Aku masih syok. Selama beberapa detik berikutnya, yang kulakukan adalah terdiam, lalu syok berganti. Mereka telah berhasil membuatku cemas dan tidak karuan, jadi wajar rasanya hal pertama yang kulakukan adalah memarahi mereka.
“KAMA! Nggak lucu tahu!”
“Iya, nih!” Laura ikut sewot. “Jantung gue mau rontok ke kaki rasanya gara-gara kalian semua!” kecamnya.
Si pemilik nama hanya menyengir. “Kaget kan? Kaget kan?” ujarnya, menggoyang-goyangkan alis. “Udah ah, nih tiup dulu lilinnya. Make a wish! Terus kita makan kue!”
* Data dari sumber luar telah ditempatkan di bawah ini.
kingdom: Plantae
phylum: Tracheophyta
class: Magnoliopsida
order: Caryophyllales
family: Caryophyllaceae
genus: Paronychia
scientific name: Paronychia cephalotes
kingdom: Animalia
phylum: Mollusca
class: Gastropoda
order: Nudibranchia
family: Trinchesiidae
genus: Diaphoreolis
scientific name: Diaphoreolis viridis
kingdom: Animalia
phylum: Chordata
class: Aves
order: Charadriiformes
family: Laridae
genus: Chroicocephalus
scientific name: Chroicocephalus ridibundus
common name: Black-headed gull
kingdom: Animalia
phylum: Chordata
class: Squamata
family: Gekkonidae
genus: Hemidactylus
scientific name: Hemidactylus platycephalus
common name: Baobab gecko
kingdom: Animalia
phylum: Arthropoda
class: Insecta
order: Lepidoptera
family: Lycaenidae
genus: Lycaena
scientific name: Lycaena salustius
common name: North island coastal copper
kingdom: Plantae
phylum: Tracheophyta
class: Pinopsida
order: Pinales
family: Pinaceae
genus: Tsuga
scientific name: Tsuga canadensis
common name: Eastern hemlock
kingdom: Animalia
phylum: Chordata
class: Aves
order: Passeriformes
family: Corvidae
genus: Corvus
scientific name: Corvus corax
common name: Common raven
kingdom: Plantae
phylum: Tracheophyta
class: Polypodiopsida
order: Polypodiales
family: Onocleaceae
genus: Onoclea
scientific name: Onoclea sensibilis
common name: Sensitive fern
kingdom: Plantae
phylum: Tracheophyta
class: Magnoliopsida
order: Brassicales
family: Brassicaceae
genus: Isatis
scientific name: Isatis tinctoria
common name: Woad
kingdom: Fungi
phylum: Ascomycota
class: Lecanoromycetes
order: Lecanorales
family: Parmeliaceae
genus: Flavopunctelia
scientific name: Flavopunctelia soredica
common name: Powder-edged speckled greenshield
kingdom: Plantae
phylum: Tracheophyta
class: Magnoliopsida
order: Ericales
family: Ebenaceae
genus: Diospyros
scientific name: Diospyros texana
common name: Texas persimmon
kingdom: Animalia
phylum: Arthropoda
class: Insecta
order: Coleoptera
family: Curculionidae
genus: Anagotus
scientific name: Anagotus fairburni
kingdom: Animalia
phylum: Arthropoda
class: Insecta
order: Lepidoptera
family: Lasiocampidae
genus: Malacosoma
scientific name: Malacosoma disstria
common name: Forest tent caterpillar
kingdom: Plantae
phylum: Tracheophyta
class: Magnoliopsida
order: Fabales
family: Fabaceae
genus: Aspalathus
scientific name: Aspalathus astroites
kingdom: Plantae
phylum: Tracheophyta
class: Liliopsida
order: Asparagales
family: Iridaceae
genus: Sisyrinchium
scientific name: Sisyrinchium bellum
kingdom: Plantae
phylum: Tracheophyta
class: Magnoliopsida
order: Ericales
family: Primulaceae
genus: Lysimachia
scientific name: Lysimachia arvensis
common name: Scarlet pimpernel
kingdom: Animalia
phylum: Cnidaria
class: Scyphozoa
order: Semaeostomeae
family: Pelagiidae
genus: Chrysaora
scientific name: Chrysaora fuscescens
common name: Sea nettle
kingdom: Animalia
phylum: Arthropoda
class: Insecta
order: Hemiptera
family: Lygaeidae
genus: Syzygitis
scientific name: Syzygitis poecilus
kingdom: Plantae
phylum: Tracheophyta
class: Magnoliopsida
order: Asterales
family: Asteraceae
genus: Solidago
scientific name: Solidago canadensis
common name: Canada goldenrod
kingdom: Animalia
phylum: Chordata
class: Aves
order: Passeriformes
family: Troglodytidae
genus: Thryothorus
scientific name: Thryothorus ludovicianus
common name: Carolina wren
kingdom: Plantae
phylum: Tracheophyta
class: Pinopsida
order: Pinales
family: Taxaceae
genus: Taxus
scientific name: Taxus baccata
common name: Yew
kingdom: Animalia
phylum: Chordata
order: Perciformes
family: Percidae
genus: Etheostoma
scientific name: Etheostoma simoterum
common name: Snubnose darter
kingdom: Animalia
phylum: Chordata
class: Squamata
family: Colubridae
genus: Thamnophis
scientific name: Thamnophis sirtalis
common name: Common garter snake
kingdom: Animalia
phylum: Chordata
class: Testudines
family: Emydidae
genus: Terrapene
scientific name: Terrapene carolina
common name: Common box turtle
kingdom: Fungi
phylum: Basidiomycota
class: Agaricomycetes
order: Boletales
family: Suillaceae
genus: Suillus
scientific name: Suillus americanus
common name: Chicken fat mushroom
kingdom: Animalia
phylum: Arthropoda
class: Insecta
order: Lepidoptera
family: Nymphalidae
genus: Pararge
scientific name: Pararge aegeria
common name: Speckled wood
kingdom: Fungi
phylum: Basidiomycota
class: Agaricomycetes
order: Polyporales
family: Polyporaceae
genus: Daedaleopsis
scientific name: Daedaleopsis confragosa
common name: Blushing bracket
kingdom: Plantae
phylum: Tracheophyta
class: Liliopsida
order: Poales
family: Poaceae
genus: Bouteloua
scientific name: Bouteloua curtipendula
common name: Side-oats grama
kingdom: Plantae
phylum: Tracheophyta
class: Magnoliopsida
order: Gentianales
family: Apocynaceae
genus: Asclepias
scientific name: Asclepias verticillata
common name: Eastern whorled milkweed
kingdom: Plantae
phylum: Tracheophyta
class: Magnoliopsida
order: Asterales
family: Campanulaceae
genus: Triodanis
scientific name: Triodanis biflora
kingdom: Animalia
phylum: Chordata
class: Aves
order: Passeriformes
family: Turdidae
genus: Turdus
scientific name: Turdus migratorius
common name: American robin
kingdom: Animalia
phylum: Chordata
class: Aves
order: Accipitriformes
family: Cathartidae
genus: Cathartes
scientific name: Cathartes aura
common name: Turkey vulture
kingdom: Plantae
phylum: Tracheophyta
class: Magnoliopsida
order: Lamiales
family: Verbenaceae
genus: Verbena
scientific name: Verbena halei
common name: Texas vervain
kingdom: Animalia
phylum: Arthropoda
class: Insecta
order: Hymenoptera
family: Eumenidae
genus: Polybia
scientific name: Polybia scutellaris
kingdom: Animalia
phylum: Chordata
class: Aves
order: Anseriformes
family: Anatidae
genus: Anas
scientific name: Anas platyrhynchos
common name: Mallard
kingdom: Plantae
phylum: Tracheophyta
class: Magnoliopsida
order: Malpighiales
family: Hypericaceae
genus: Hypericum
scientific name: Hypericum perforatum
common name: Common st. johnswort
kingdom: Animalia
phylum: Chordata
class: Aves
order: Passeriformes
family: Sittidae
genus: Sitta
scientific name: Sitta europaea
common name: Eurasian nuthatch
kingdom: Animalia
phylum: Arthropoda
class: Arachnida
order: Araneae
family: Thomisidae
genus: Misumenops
Aku memutar bolamata. Kemudian, baru teringat akan sesuatu, aku menoleh ke belakang. Dari jarak sekian, aku dapat melihat gerbang sekolah sudah tertutup sempurna.
“Kalian ini! Ini kita balik ke sekolah gimana? Gerbang udah ditutup, juga.”
Ulfi menjentikkan jemarinya seraya mengerling. “Nana sayang, memang itu rencananya!”
***
Rupanya, ketiga cecunguk itu telah mempersiapkan skenario kejutan ulang tahun ini ssejak seminggu yang lalu, termasuk rencana bolos ini. Aku merasa tidak cukup peka untuk memahami tanda-tandanya. Padahal, ketika kukilas balik, ada kali ketika salah satu dari mereka keceplosan bicara tempo hari, ketika Ulfi dengan santainya mengatakan bahwa kami tidak akan masuk sekolah hari ini. Sekarang, aku mengerti alasannya.
“Yaudah,” Laura menghela napas sambil menyelonjorkan kaki dari bangku panjang yang tengah kami duduki. Letaknya persis di bawah pohon, bersebelahan dengan rak penjual bensin eceran. “Sekarang apa? Kita duduk doang sambil ngebolos? Gila, kita beneran ngebolos nih? Gue ada latihan hari ini!”
“Dan gue belum ngumpul prakarya,” sahutku, sedikit frustrasi bahwa jerih payah yang kuhabiskan kemarin berakhir sia-sia.
“Tenang, Sodara-Sodara,” kata Ulfi. “Kama udah manggil takol. Kita tinggal nunggu bentar dan ... let’s go!”
“Kemana?” tanyaku dan Laura bersamaan.
“Bersenang-senang pokoknya!”
Taksi yang dimaksud Ulfi datang tidak lama kemudian. Dan, setelah beberapa menit memaksa mereka untuk bicara, akhirnya aku tahu tujuan kami. Duta Mall, mal terbesar di kota ini. Salah satu tempat yang menjadi tongkrongan akhir pekan karena memang tidak banyak pilihan yang tersedia, tidak ada wahana bermain, akuarium, deret kafe sepanjang jalan dengan konsep unik, tidak banyak. Aku sendiri belum pernah pergi ke sana tanpa orang tua. Laura pernah, diajak Rei.
“Eh STOP! STOP!”
Taksi mendadak berhenti. Aku mengernyitkan alis, memandangi Ulfi yang duduk di tengah di jok bagian tengah juga. Baru sepuluh menit taksi melaju dan sekarang apa?
“Apaan, sih, Pi! Make up gue tercoreng ya karena berhenti mendadak!” Kama mengumpat kesal. “Untung bukan harga diri yang tercoreng.”
“Hey, kita lupa sesuatu!”
“Apaan?” Beberapa orang bertanya bersamaan.
Ulfi mengembangkan senyum lebar. Ia menempatkan tasnya ke pangkuan lalu menarik sebuah bungkusan putih dari sana. Lalu, ia juga menunjuk sisi kiri mobil. Sebuah masjid.
“Kita masih pake seragam! Ayo ganti baju dulu!”
“Gue non-muslim,” Kama menyahut.
“Numpang ke toilet doang nggak kena azab juga, Sayang.”
“Gue nggak bawa baju,” sahutku.
Dan sepertinya, untuk bantahan ini pun, Ulfi lagi-lagi telah memiliki jawabannya.
“Tenang. Ghea udah siapin baju buat lo dan Laura. Badan kalian mirip-mirip pasti pas lah!”
Ghea menggoyangkan bungkusan di tangannya, begitu juga Kama. Dan begitu melihatnya, aku langsung tahu; tidak ada celah untuk kabur.